## Start

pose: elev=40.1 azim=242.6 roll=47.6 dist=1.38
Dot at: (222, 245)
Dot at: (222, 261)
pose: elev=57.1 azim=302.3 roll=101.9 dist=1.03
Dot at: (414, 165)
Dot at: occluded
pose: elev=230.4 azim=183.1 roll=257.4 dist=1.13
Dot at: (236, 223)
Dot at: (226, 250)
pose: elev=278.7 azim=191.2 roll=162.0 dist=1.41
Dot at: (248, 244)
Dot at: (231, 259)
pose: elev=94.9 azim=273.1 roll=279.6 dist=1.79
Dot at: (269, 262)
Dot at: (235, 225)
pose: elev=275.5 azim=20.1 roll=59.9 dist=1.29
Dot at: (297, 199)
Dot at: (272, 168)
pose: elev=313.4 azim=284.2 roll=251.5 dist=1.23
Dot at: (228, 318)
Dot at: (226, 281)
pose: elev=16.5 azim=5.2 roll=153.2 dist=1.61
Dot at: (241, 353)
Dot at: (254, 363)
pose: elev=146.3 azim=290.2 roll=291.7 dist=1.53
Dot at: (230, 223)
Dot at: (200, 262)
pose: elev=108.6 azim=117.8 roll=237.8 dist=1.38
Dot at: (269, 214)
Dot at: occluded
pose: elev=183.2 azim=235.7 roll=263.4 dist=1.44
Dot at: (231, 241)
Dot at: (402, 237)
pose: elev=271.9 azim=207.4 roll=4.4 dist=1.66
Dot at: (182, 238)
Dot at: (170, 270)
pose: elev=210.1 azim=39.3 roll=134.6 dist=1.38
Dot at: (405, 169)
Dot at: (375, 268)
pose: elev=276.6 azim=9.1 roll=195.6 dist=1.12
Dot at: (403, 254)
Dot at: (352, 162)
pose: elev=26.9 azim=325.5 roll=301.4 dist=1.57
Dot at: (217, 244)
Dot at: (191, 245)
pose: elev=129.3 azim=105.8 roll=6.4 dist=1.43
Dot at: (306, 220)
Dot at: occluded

## End

# Exercise directions
Reformat every row above as a numbered list, leaving out any blank lines.

# Task result
1. pose: elev=40.1 azim=242.6 roll=47.6 dist=1.38
2. Dot at: (222, 245)
3. Dot at: (222, 261)
4. pose: elev=57.1 azim=302.3 roll=101.9 dist=1.03
5. Dot at: (414, 165)
6. Dot at: occluded
7. pose: elev=230.4 azim=183.1 roll=257.4 dist=1.13
8. Dot at: (236, 223)
9. Dot at: (226, 250)
10. pose: elev=278.7 azim=191.2 roll=162.0 dist=1.41
11. Dot at: (248, 244)
12. Dot at: (231, 259)
13. pose: elev=94.9 azim=273.1 roll=279.6 dist=1.79
14. Dot at: (269, 262)
15. Dot at: (235, 225)
16. pose: elev=275.5 azim=20.1 roll=59.9 dist=1.29
17. Dot at: (297, 199)
18. Dot at: (272, 168)
19. pose: elev=313.4 azim=284.2 roll=251.5 dist=1.23
20. Dot at: (228, 318)
21. Dot at: (226, 281)
22. pose: elev=16.5 azim=5.2 roll=153.2 dist=1.61
23. Dot at: (241, 353)
24. Dot at: (254, 363)
25. pose: elev=146.3 azim=290.2 roll=291.7 dist=1.53
26. Dot at: (230, 223)
27. Dot at: (200, 262)
28. pose: elev=108.6 azim=117.8 roll=237.8 dist=1.38
29. Dot at: (269, 214)
30. Dot at: occluded
31. pose: elev=183.2 azim=235.7 roll=263.4 dist=1.44
32. Dot at: (231, 241)
33. Dot at: (402, 237)
34. pose: elev=271.9 azim=207.4 roll=4.4 dist=1.66
35. Dot at: (182, 238)
36. Dot at: (170, 270)
37. pose: elev=210.1 azim=39.3 roll=134.6 dist=1.38
38. Dot at: (405, 169)
39. Dot at: (375, 268)
40. pose: elev=276.6 azim=9.1 roll=195.6 dist=1.12
41. Dot at: (403, 254)
42. Dot at: (352, 162)
43. pose: elev=26.9 azim=325.5 roll=301.4 dist=1.57
44. Dot at: (217, 244)
45. Dot at: (191, 245)
46. pose: elev=129.3 azim=105.8 roll=6.4 dist=1.43
47. Dot at: (306, 220)
48. Dot at: occluded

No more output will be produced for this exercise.